*Assignment*:
Would you restate, exactly as they appear, the lines from the one containing "and (d5, d1, d2);" through the end of the data below?

Hardware design source data
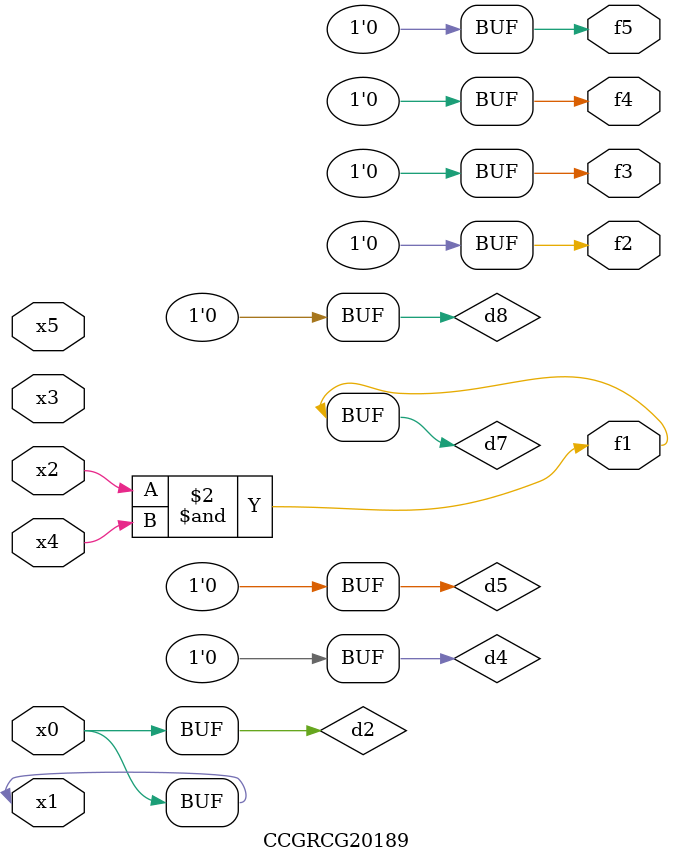
<source format=v>
module CCGRCG20189(
	input x0, x1, x2, x3, x4, x5,
	output f1, f2, f3, f4, f5
);

	wire d1, d2, d3, d4, d5, d6, d7, d8, d9;

	nand (d1, x1);
	buf (d2, x0, x1);
	nand (d3, x2, x4);
	and (d4, d1, d2);
	and (d5, d1, d2);
	nand (d6, d1, d3);
	not (d7, d3);
	xor (d8, d5);
	nor (d9, d5, d6);
	assign f1 = d7;
	assign f2 = d8;
	assign f3 = d8;
	assign f4 = d8;
	assign f5 = d8;
endmodule

</source>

*Answer*:
	and (d5, d1, d2);
	nand (d6, d1, d3);
	not (d7, d3);
	xor (d8, d5);
	nor (d9, d5, d6);
	assign f1 = d7;
	assign f2 = d8;
	assign f3 = d8;
	assign f4 = d8;
	assign f5 = d8;
endmodule

</source>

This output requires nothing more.